Stored dataset items
* * * *

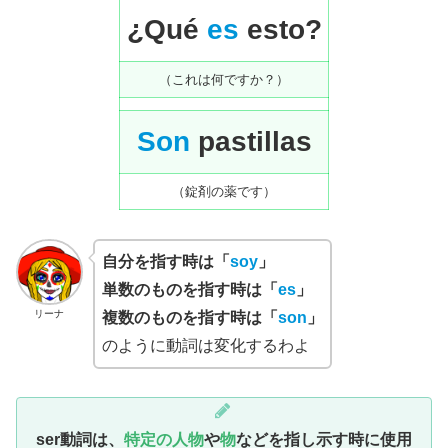
¿Qué
es
esto?
（これは何ですか？）
Son
pastillas
（錠剤の薬です）
自分を指す時は「
soy
」
単数のものを指す時は「
es
」
リーナ
複数のものを指す時は「
son
」
のように動詞は変化するわよ
ser動詞は、
特定の人物
や
物
などを指し示す時に使用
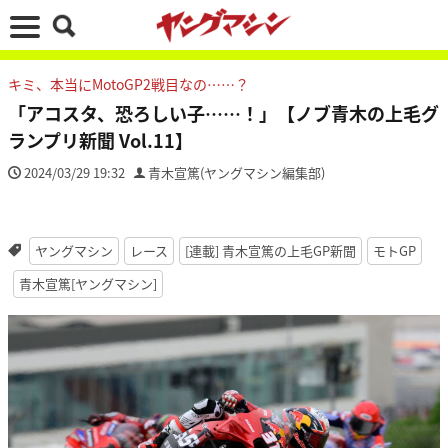
キミ、本当にMotoGP2戦目なの……？
「アコスタ、恐ろしい子……！」【ノブ青木の上毛グ
ランプリ新聞 Vol.11】
2024/03/29 19:32
青木宣篤(ヤングマシン編集部)
ヤングマシン
レース
[連載] 青木宣篤の上毛GP新聞
モトGP
青木宣篤[ヤングマシン]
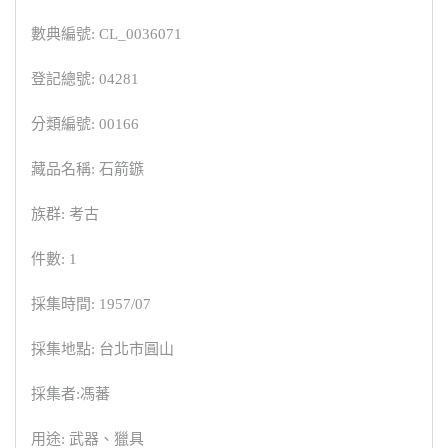
數典編號: CL_0036071
登記總號: 04281
分類編號: 00166
藏品名稱: 石箭鏃
族群: 考古
件數: 1
採集時間: 1957/07
採集地點: 台北市圓山
採集者:馮蕃
用途: 武器、獵具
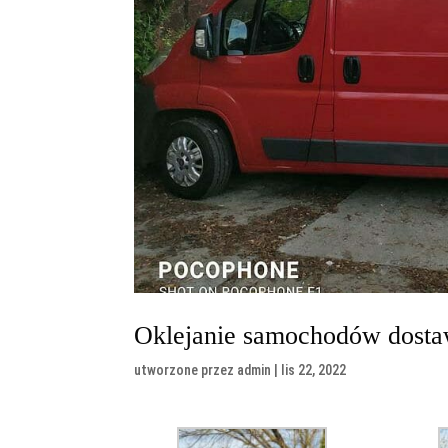
Oklejanie samochodów dost
utworzone przez
admin
|
lis 22, 2022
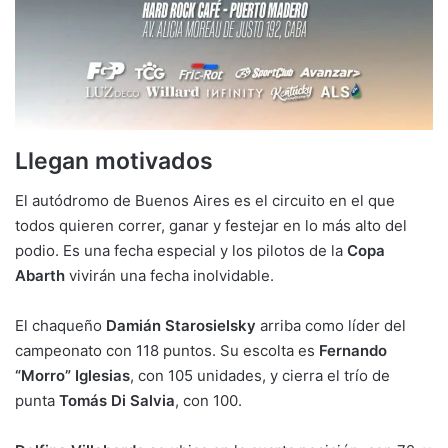
Llegan motivados
El autódromo de Buenos Aires es el circuito en el que
todos quieren correr, ganar y festejar en lo más alto del
podio. Es una fecha especial y los pilotos de la
Copa
Abarth
vivirán una fecha inolvidable.
El chaqueño
Damián Starosielsky
arriba como líder del
campeonato con 118 puntos. Su escolta es
Fernando
“Morro” Iglesias
, con 105 unidades, y cierra el trío de
punta
Tomás Di Salvia
, con 100.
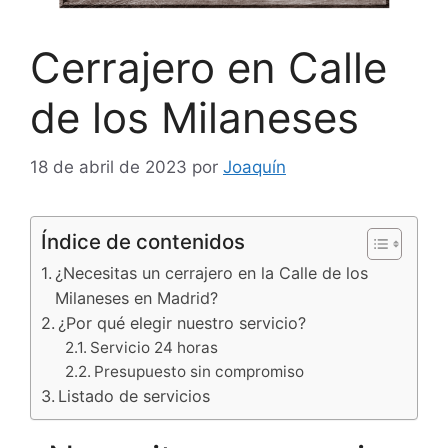
Cerrajero en Calle
de los Milaneses
18 de abril de 2023
por
Joaquín
Índice de contenidos
¿Necesitas un cerrajero en la Calle de los
Milaneses en Madrid?
¿Por qué elegir nuestro servicio?
Servicio 24 horas
Presupuesto sin compromiso
Listado de servicios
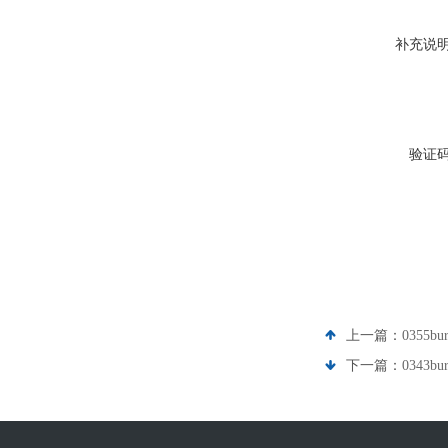
补充说
验证
上一篇：
0355b
下一篇：
0343b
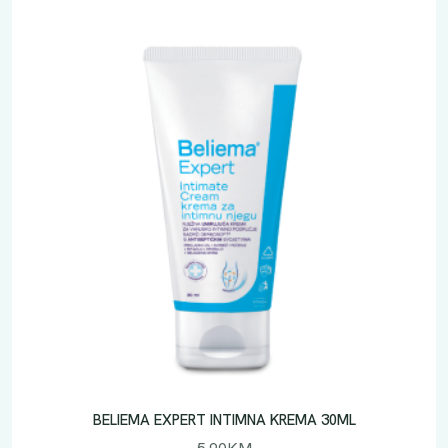
BELIEMA EXPERT INTIMNA KREMA 30ML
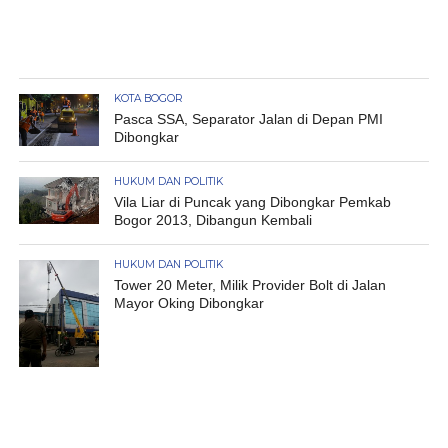
KOTA BOGOR
Pasca SSA, Separator Jalan di Depan PMI
Dibongkar
HUKUM DAN POLITIK
Vila Liar di Puncak yang Dibongkar Pemkab
Bogor 2013, Dibangun Kembali
HUKUM DAN POLITIK
Tower 20 Meter, Milik Provider Bolt di Jalan
Mayor Oking Dibongkar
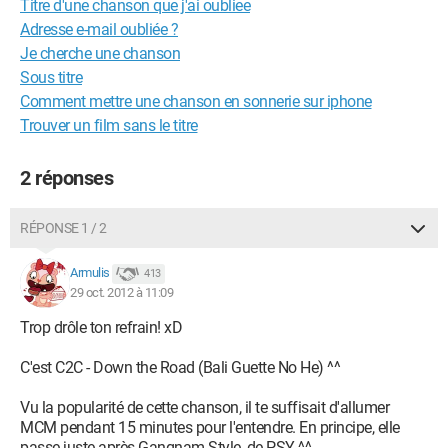
Titre d'une chanson que j'ai oubliee
Adresse e-mail oubliée ?
Je cherche une chanson
Sous titre
Comment mettre une chanson en sonnerie sur iphone
Trouver un film sans le titre
2 réponses
RÉPONSE 1 / 2
Armulis
413
29 oct. 2012 à 11:09
Trop drôle ton refrain! xD
C'est C2C - Down the Road (Bali Guette No He) ^^
Vu la popularité de cette chanson, il te suffisait d'allumer
MCM pendant 15 minutes pour l'entendre. En principe, elle
passe juste après Gangnam Style, de PSY ^^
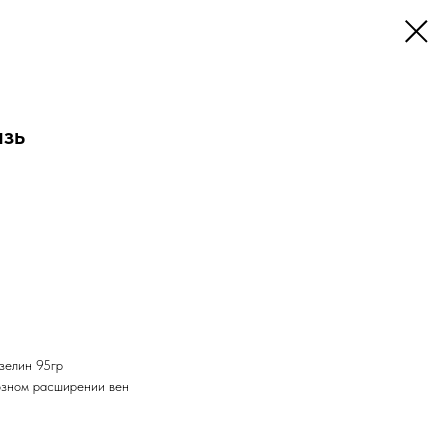
зь
азелин 95гр
озном расширении вен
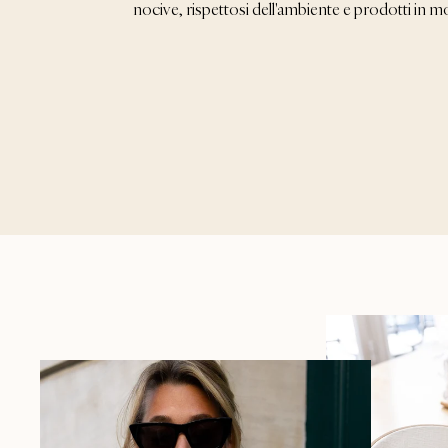
nocive, rispettosi dell'ambiente e prodotti in 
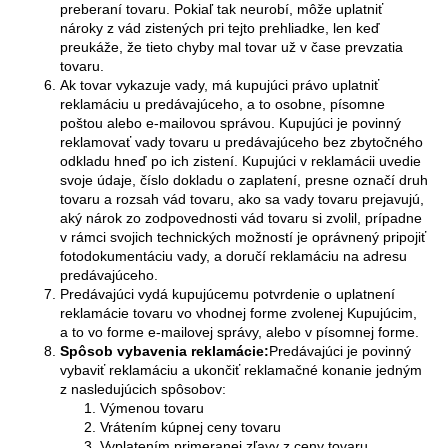
preberaní tovaru. Pokiaľ tak neurobí, môže uplatniť
nároky z vád zistených pri tejto prehliadke, len keď
preukáže, že tieto chyby mal tovar už v čase prevzatia
tovaru.
Ak tovar vykazuje vady, má kupujúci právo uplatniť
reklamáciu u predávajúceho, a to osobne, písomne
poštou alebo e-mailovou správou. Kupujúci je povinný
reklamovať vady tovaru u predávajúceho bez zbytočného
odkladu hneď po ich zistení. Kupujúci v reklamácii uvedie
svoje údaje, číslo dokladu o zaplatení, presne označí druh
tovaru a rozsah vád tovaru, ako sa vady tovaru prejavujú,
aký nárok zo zodpovednosti vád tovaru si zvolil, prípadne
v rámci svojich technických možností je oprávnený pripojiť
fotodokumentáciu vady, a doručí reklamáciu na adresu
predávajúceho.
Predávajúci vydá kupujúcemu potvrdenie o uplatnení
reklamácie tovaru vo vhodnej forme zvolenej Kupujúcim,
a to vo forme e-mailovej správy, alebo v písomnej forme.
Spôsob vybavenia reklamácie:
Predávajúci je povinný
vybaviť reklamáciu a ukončiť reklamačné konanie jedným
z nasledujúcich spôsobov:
Výmenou tovaru
Vrátením kúpnej ceny tovaru
Vyplatením primeranej zľavy z ceny tovaru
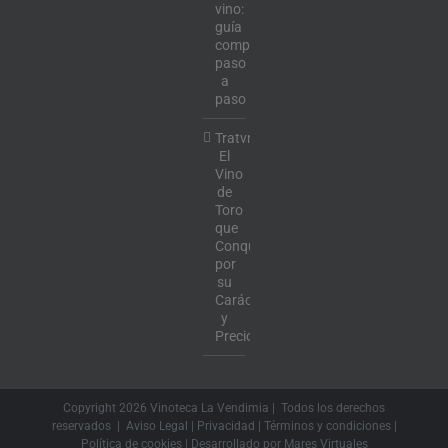
vino:
guía
completa
paso
a
paso
Tratvm:
El
Vino
de
Toro
que
Conquista
por
su
Carácter
y
Precio
Copyright
2026 Vinoteca La Vendimia | Todos los derechos
reservados |
Aviso Legal
|
Privacidad
|
Términos y condiciones
|
Política de cookies
| Desarrollado por
Mares Virtuales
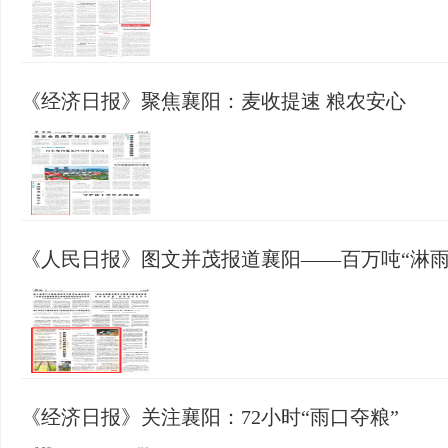
《经济日报》聚焦襄阳：麦收提速 粮农安心
《人民日报》图文并茂报道襄阳——百万吨“淋雨
《经济日报》关注襄阳：72小时“雨口夺粮”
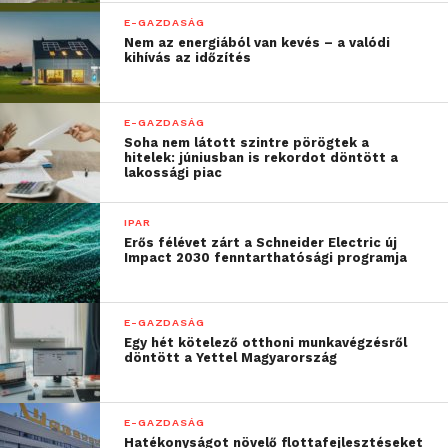
A szerverbérlés során a választásod nemcsak a
E-GAZDASÁG
jelenlegi szükségleteket, de a jövőbeni tervezési
Nem az energiából van kevés – a valódi
lehetőségeket is befolyásolja. Ne feledd, hogy a
kihívás az időzítés
Datatrans által kínált megoldások lehetővé teszik,
hogy az igényeidhez igazodj, és folyamatosan
E-GAZDASÁG
növekedj a piacon. Te melyik megoldást választanád
Soha nem látott szintre pörögtek a
a jövőd érdekében?
hitelek: júniusban is rekordot döntött a
lakossági piac
További friss híreket talál a
Technokrata
főoldalán!
IPAR
Csatlakozzon hozzánk a
Facebookon
is!
Erős félévet zárt a Schneider Electric új
Impact 2030 fenntarthatósági programja
E-GAZDASÁG
Egy hét kötelező otthoni munkavégzésről
döntött a Yettel Magyarország
E-GAZDASÁG
Hatékonyságot növelő flottafejlesztéseket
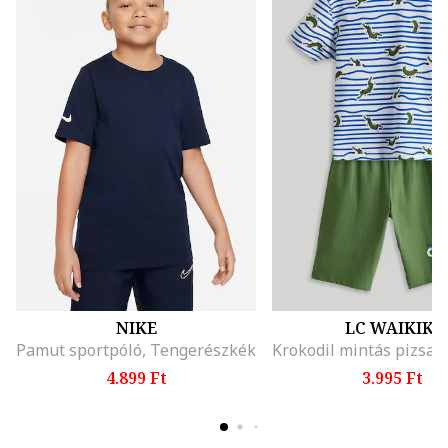
NIKE
LC WAIKIKI
Pamut sportpóló, Tengerészkék
4.899 Ft
3.995 Ft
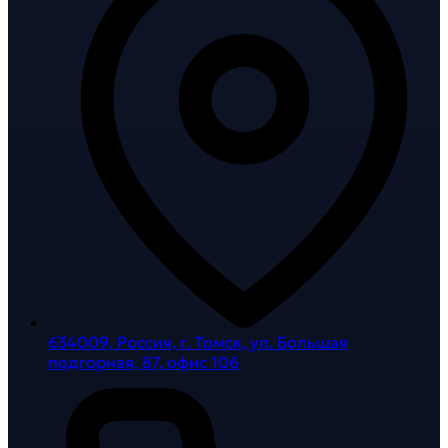
634009, Россия, г. Томск, ул. Большая
подгорная, 87, офис 106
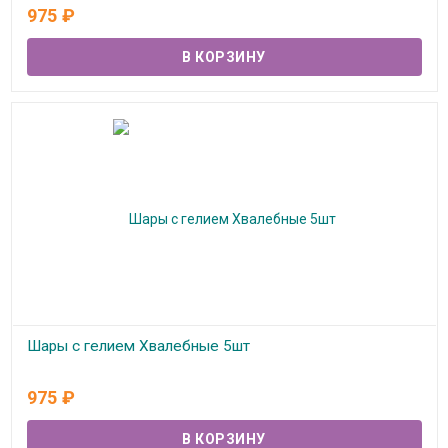
В наличии
975
₽
Шары с гелием Хвалебные 5шт
В наличии
975
₽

* * * *

## Task description
Count the lines in the items that contain the word "chanson". Reply with the number alone.

## Output of the exercise
4